Two events coincided — unhappily, or perhaps revealingly — last week. First, the media carried a shocking photograph of the two bloodied young women who had been ridiculed and physically attacked by the four hooligans. A few days later, the Vatican issued a document, Male and Female He Created Them: Toward a path of dialogue on the question of gender theory in education. Sadly, the document does not seem interested in dialogue at all. The authors seem not to have talked to anyone from the transgender community.
The 31-page document, by the Congregation for Catholic Education, challenges the idea that male and female identity is a social construct, and criticises the idea that anyone can change their gender. It is a mix of biological, theological, and anthropological assertion, much of which is questionable.
Biologically, it starts from the premise that male and female chromosomes are different from the moment of conception, but it takes no account of scientists who have worked with children born intersex. It has a blind faith in the ability of all doctors to make the right decisions when a child is born with ambiguous genitalia. Theologically, it takes the biblical verse from which the document draws its name to mean “male or female” rather than “male and female” as Genesis 1.27 actually says. And, anthropologically, the distinctions it makes about gender totally ignore the fact that homosexuality exists.
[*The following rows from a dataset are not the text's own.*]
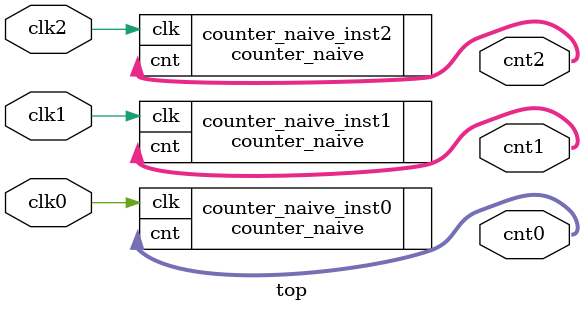
<source format=sv>
`default_nettype none

module top (
  input wire       clk0,
  input wire       clk1,
  input wire       clk2,
  output reg [7:0] cnt0,
  output reg [7:0] cnt1,
  output reg [7:0] cnt2
);

// module instantiations
counter_naive counter_naive_inst0 (
  .clk(clk0),
  .cnt(cnt0)
);

counter_naive counter_naive_inst1 (
  .clk(clk1),
  .cnt(cnt1)
);

counter_naive counter_naive_inst2 (
  .clk(clk2),
  .cnt(cnt2)
);

endmodule

`default_nettype wire

</source>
One gay Catholic group described the document as “a harmful tool that will be used to oppress and harm not only transgender people, but lesbian, gay, bisexual people, too”. It associates sexual and gender minorities with “a libertine sexuality”, which grossly misrepresents the lives of most LGBT people, and which perpetuates and encourages hatred, bigotry, and violence against them. It will only increase the alienation of gay people from the Church.
By another coincidence, Hannah Arendt was also back in the news last week as commentators drew lessons from her Origins of Totalitarianism, and applied them to the increasingly irrational politics of our times. Her pronouncement on “the banality of evil” caused huge controversy in its day, precisely because it pointed to a spectrum of complicity — which started with ordinary respectable Germans who declined to protest against Nazi ideology and ended with the horror of the bureaucrats who organised genocide.
Of course, the Vatican document takes great pains to strongly condemn any “bullying, violence, insults or unjust discrimination” of individuals based on characteristics “such as special needs, race, religion [or] sexual tendencies”. But it is hard not to fear that its abstract rationalisations are one end of a spectrum that, at its other, results in the bloody beating of women on a London night bus.